Intelligence artificielle : seront-nous vraiment tous remplacés au travail ?

À quelle sauce allons-nous être mangés ? C’est la question que se posent de plus en plus de salariés dans le monde entier à l’annonce des plans sociaux de ces derniers mois dans la tech (notamment chez Oracle, Block, Amazon ou Meta). Si leurs inquiétudes semblent légitimes à long terme, les motivations de leurs employeurs le sont beaucoup moins. Pour les patrons de la tech, expliquait récemment The Economist, les progrès “fulgurants” de l’intelligence artificielle rendront bientôt “les humains superflus” sur le marché du travail.

Un argument qui permet de justifier à moindres frais les vagues de licenciements en cours. Tous les économistes, pourtant, ne partagent pas cette analyse. À ce stade, même si l’avenir s’annonce incertain, rien ne dit que l’IA aura un effet aussi dévastateur sur l’emploi. C’est une possibilité, pas une certitude. “Des économistes et des experts de l’apprentissage automatique affirment que la technologie actuelle n’est pas prête à prendre le travail des humains à grande échelle”, écrit ainsi The Wall Street Journal, qu’on peut difficilement soupçonner de gauchisme.

L’ouverture de notre dossier sur l’impact de l’intelligence articificielle sur le marché du travail.

La peur de devenir obsolète (Fobo, pour “Fear of being obsolete”) reste pourtant largement répandue, notamment chez les cols blancs. C’est pour tenter d’y répondre que nous avons choisi de consacrer notre dossier aux répercussions réelles de l’IA sur les salariés plutôt qu’au discours des “techno-évangélistes” – comme les qualifie le New York Times –, qui annoncent un peu vite une révolution qui permettrait de libérer les travailleurs des tâches ingrates (quand elle ne les libérerait pas tout court du travail).

Or que voit-on aujourd’hui dans la plupart des entreprises qui ont généralisé l’utilisation de l’IA ? Des salariés épuisés, stressés, un sentiment d’aliénation, comme le décrivent très bien deux journalistes du média Shuzhi Qianxian dans un article que nous avons traduit du chinois, et qui s’appuie sur les témoignages édifiants de quatre salariés qui utilisent l’IA au quotidien. Ce qu’ils décrivent tous ? Une surcharge de travail induite, une complexification des tâches. “Dans les grandes entreprises, l’IA améliore l’efficacité des employés, les libère des tâches répétitives et fastidieuses et compense leurs faiblesses, reconnaissent les deux auteurs. Mais elle rend aussi la survie en entreprise plus difficile. Puisqu’elle uniformise les compétences de base, on ne peut plus compter que sur des valeurs fondamentales : la compréhension de la nature humaine, l’ouverture à l’inconnu, ainsi qu’un esprit capable de penser de manière indépendante.” Un article rare, à lire absolument.

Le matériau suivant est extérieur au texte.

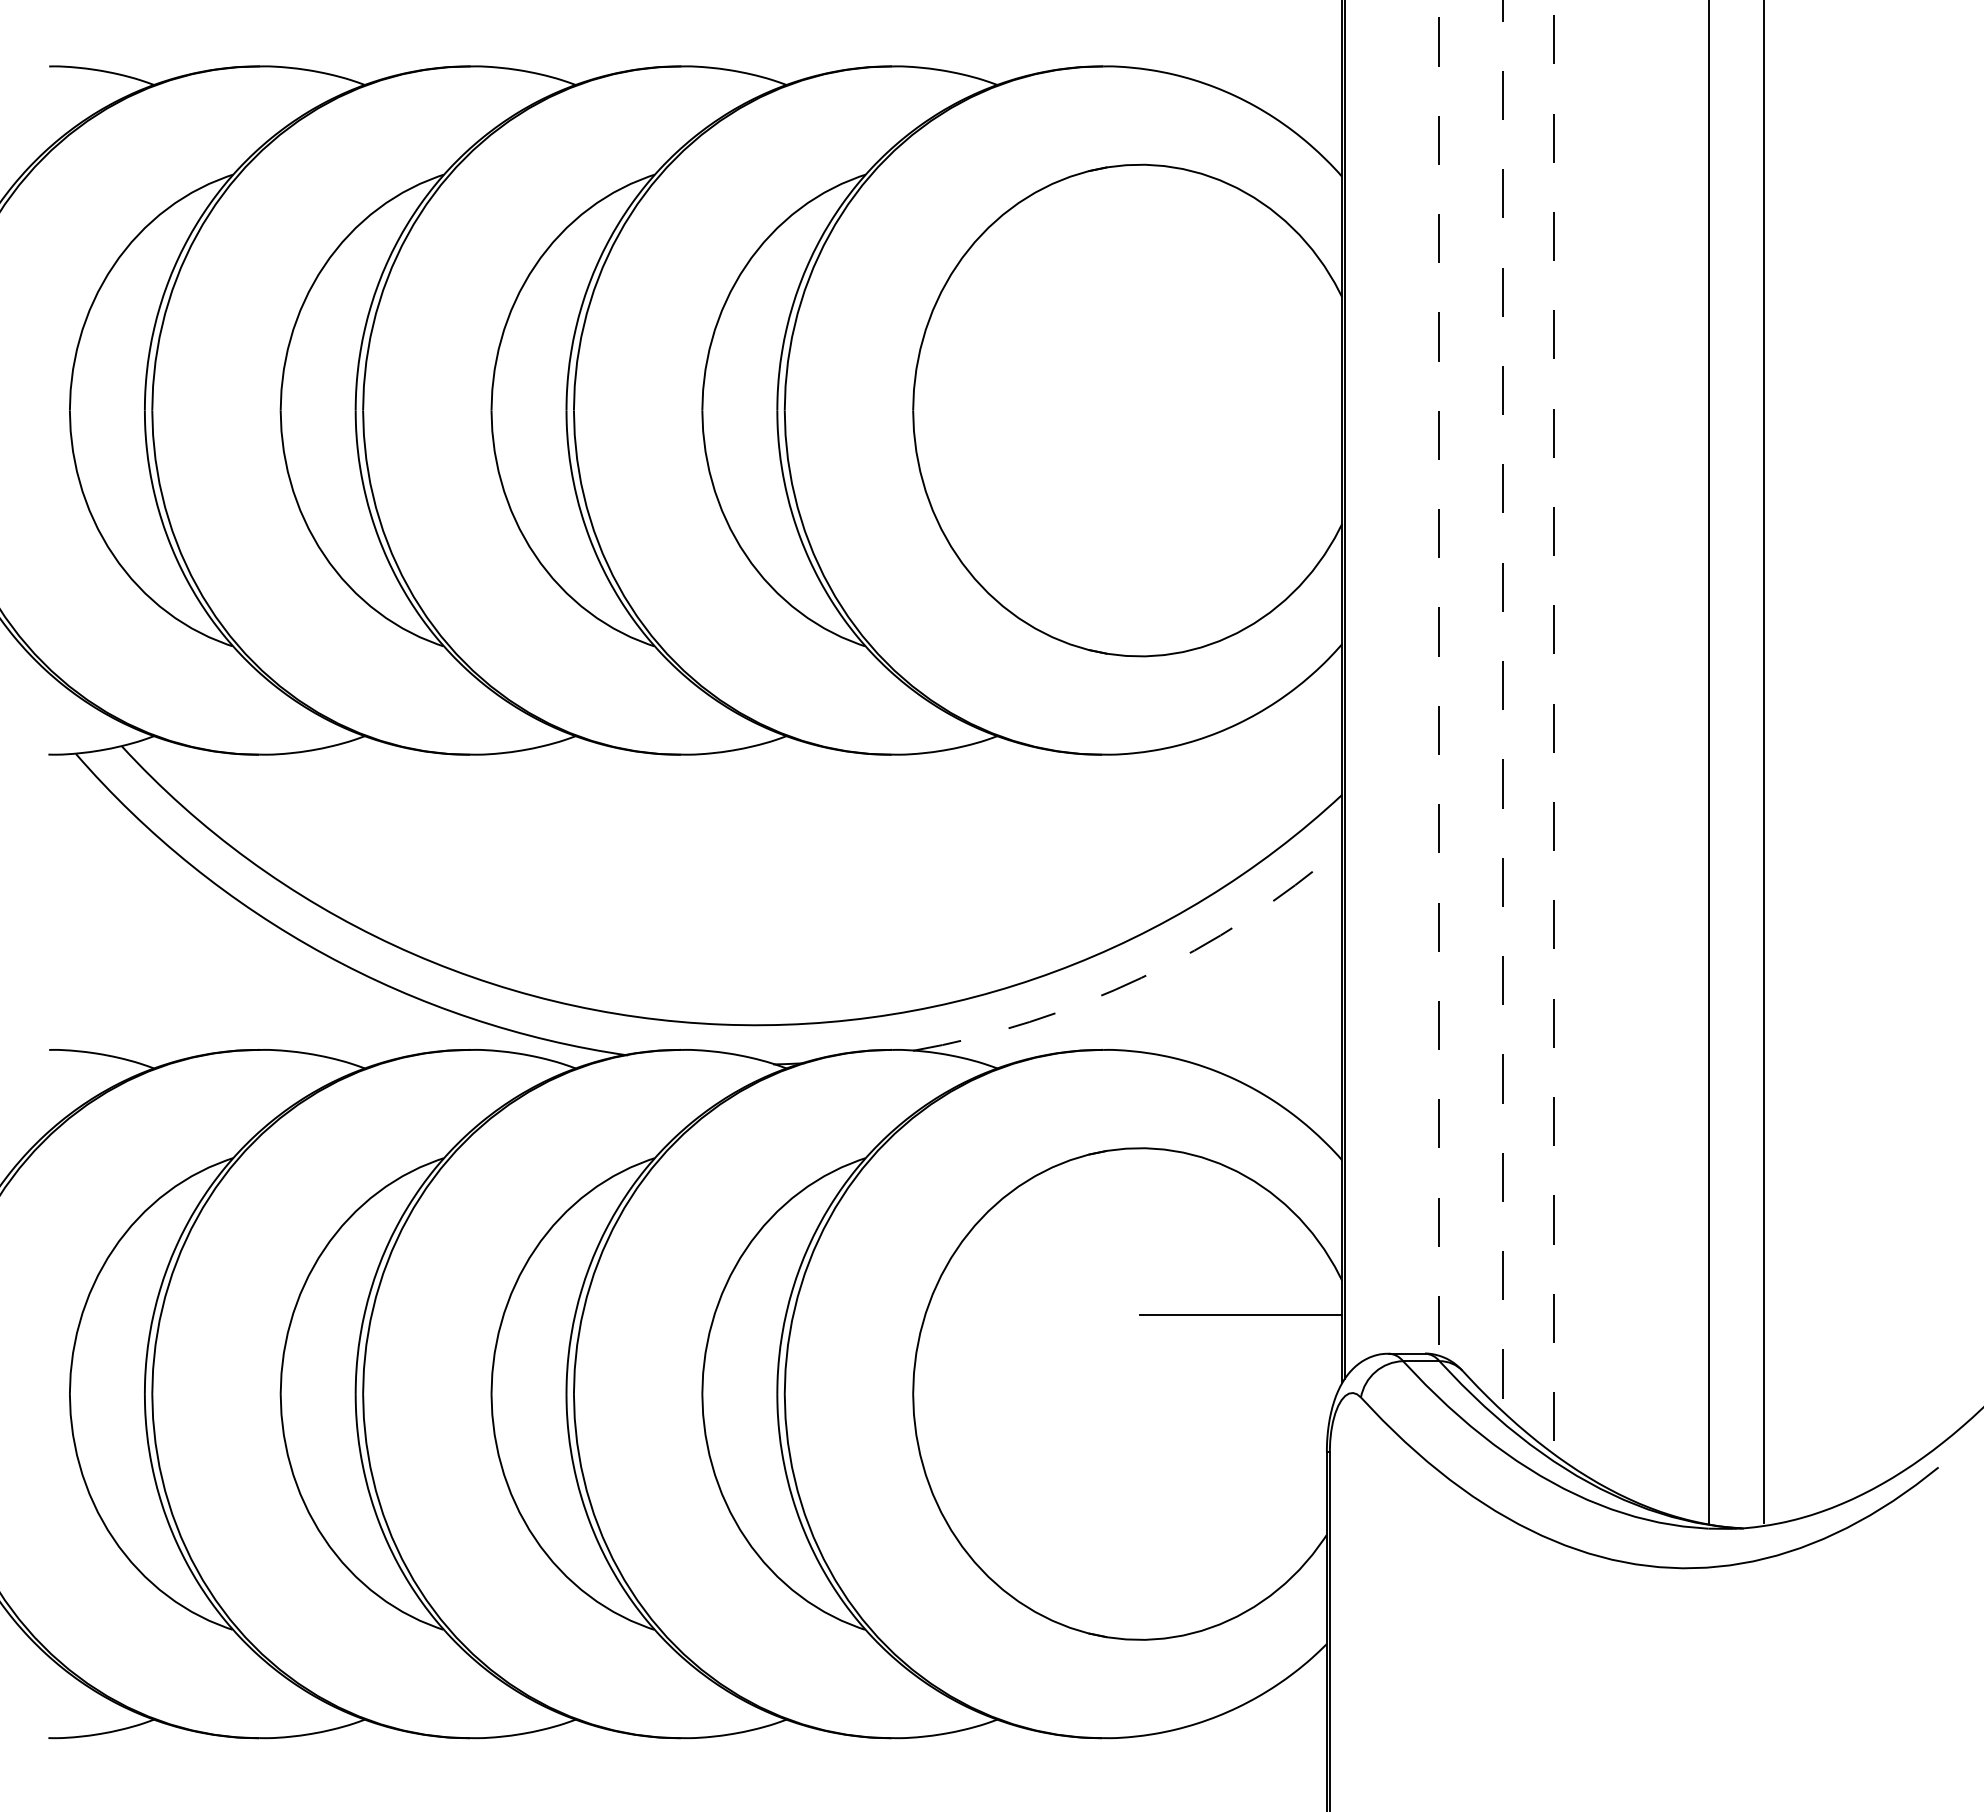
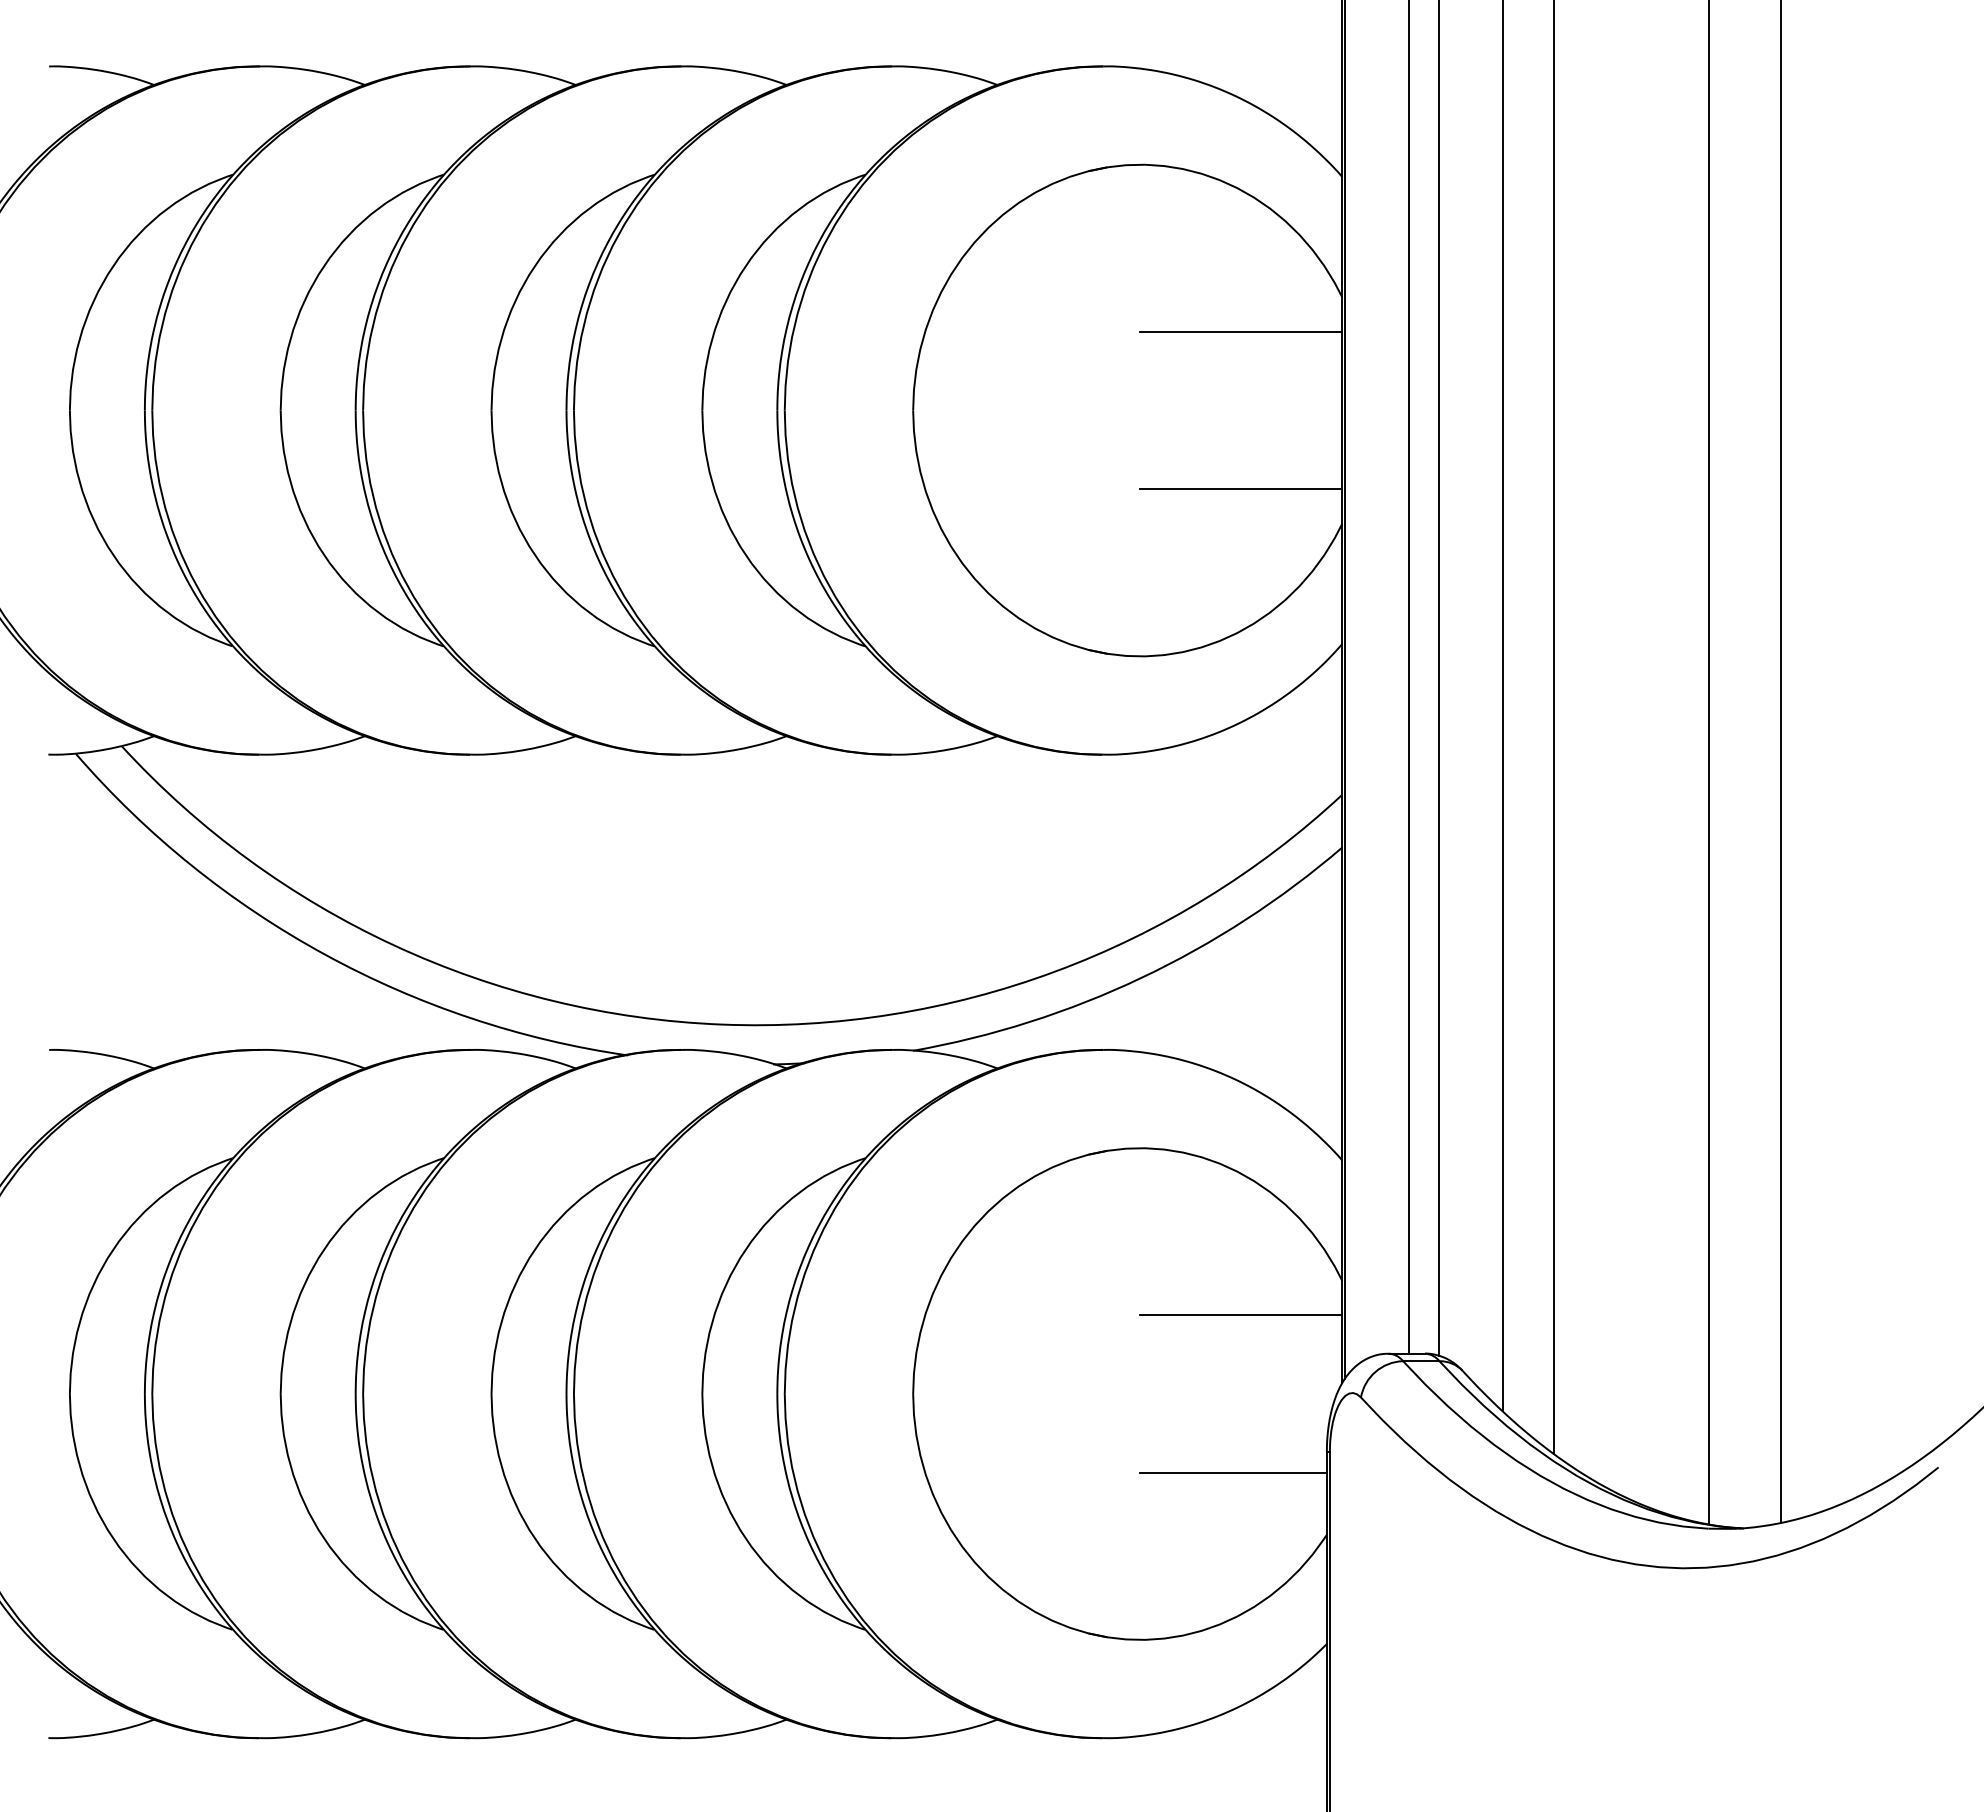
line at (1241, 331): none -> present
line at (1241, 489): none -> present
line at (1408, 677): none -> present
line at (1438, 678): dashed -> solid
line at (1502, 706): dashed -> solid
line at (1554, 727): dashed -> solid
line at (1764, 762) position: (1764, 762) -> (1781, 762)
arc at (1141, 978): dashed -> solid
line at (1233, 1472): none -> present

Dans un autre article traduit de l’anglais celui-là (et toujours sans IA), le Wall Street Journal décrit la façon dont les entreprises de la Silicon Valley imposent désormais à leurs salariés de maîtriser ces outils. Or, relève le journal, “les travailleurs de la tech partagent en grande partie les sentiments du grand public, en particulier le scepticisme par rapport au temps que l’IA fait gagner. De plus, entendre leurs patrons affirmer que l’IA finira par réduire les effectifs ne laisse pas de les inquiéter.”

Menace ou pas, la vérité est sans doute à chercher entre les deux, explique The Atlantic dans l’article passionnant qui ouvre notre dossier et qui convoque le paradoxe de Jevons, un concept hérité de l’époque victorienne, pour tenter de comprendre ce qui se joue réellement dans la révolution de l’intelligence artificielle. Plutôt que de multiplier frénétiquement les requêtes sur la “job apocalypse” sur Google, “les cols blancs feraient mieux de répondre à cette question : ‘Suis-je plutôt charbon ou cheval ?’” prône Annie Lowrey. Allusion à la disparition massive des chevaux dans les exploitations agricoles après l’apparition des tracteurs quand le charbon lui, fut synonyme d’adaptation, de relance des économies et de l’emploi.

“Les êtres humains sont capables de se transformer. Nous nous adaptons, nous changeons, nous faisons feu de tout bois et parfois même nous évoluons, même quand un robot révolutionne notre métier.” Si, comme le charbon, la technologie change la façon de faire son travail, “elle ne met pas forcément au chômage”. On voudrait la croire.

À nos lecteurs : en écho à ces questionnements et pour rappeler que Courrier international est bien un journal fait par des êtres humains, nous avons choisi désormais de mettre en avant le travail de nos équipes, journalistes et traducteurs, en signant plus systématiquement les revues de presse et les traductions sur le site comme dans le magazine.